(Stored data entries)

┄┄┄┄┄┄┄┄┄┄┄┄┄┄┄┄┄┄┄┄

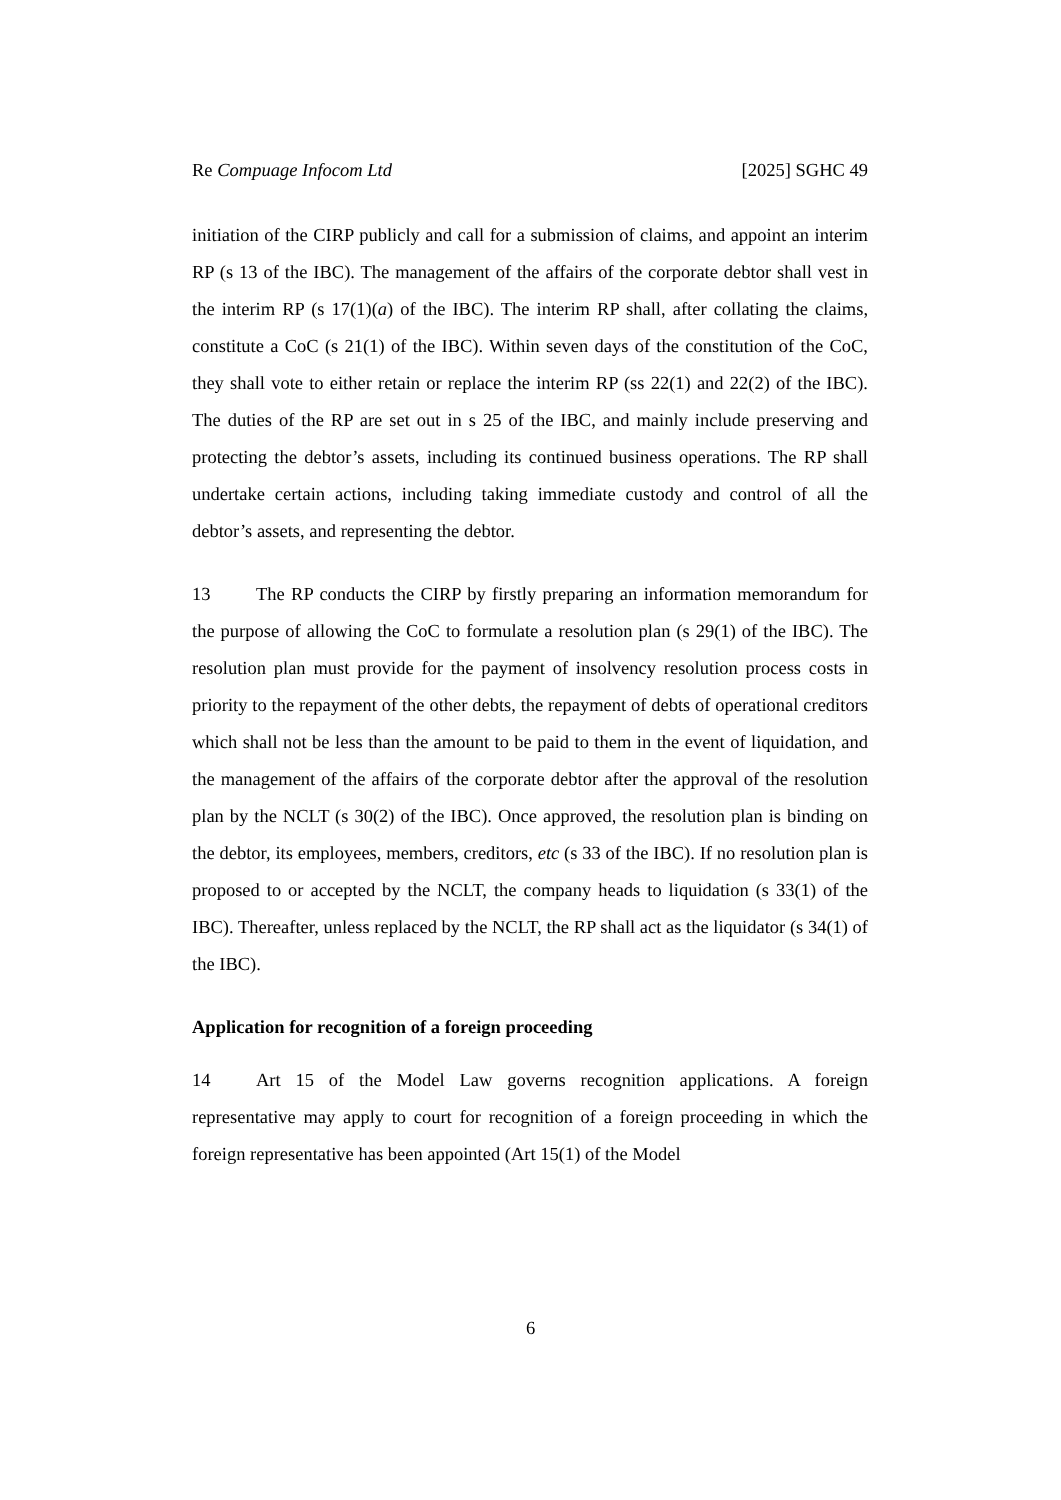Re Compuage Infocom Ltd [2025] SGHC 49
initiation of the CIRP publicly and call for a submission of claims, and appoint an interim RP (s 13 of the IBC). The management of the affairs of the corporate debtor shall vest in the interim RP (s 17(1)(a) of the IBC). The interim RP shall, after collating the claims, constitute a CoC (s 21(1) of the IBC). Within seven days of the constitution of the CoC, they shall vote to either retain or replace the interim RP (ss 22(1) and 22(2) of the IBC). The duties of the RP are set out in s 25 of the IBC, and mainly include preserving and protecting the debtor’s assets, including its continued business operations. The RP shall undertake certain actions, including taking immediate custody and control of all the debtor’s assets, and representing the debtor.
13 The RP conducts the CIRP by firstly preparing an information memorandum for the purpose of allowing the CoC to formulate a resolution plan (s 29(1) of the IBC). The resolution plan must provide for the payment of insolvency resolution process costs in priority to the repayment of the other debts, the repayment of debts of operational creditors which shall not be less than the amount to be paid to them in the event of liquidation, and the management of the affairs of the corporate debtor after the approval of the resolution plan by the NCLT (s 30(2) of the IBC). Once approved, the resolution plan is binding on the debtor, its employees, members, creditors, etc (s 33 of the IBC). If no resolution plan is proposed to or accepted by the NCLT, the company heads to liquidation (s 33(1) of the IBC). Thereafter, unless replaced by the NCLT, the RP shall act as the liquidator (s 34(1) of the IBC).
Application for recognition of a foreign proceeding
14 Art 15 of the Model Law governs recognition applications. A foreign representative may apply to court for recognition of a foreign proceeding in which the foreign representative has been appointed (Art 15(1) of the Model
6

┄┄┄┄┄┄┄┄┄┄┄┄┄┄┄┄┄┄┄┄

EXERCISE AIM:
Nothing but the lines from the one holding "14 Art 15 of" to the end of the entries should be output, each exactly as it appears.

WORKED SOLUTION:
14 Art 15 of the Model Law governs recognition applications. A foreign representative may apply to court for recognition of a foreign proceeding in which the foreign representative has been appointed (Art 15(1) of the Model
6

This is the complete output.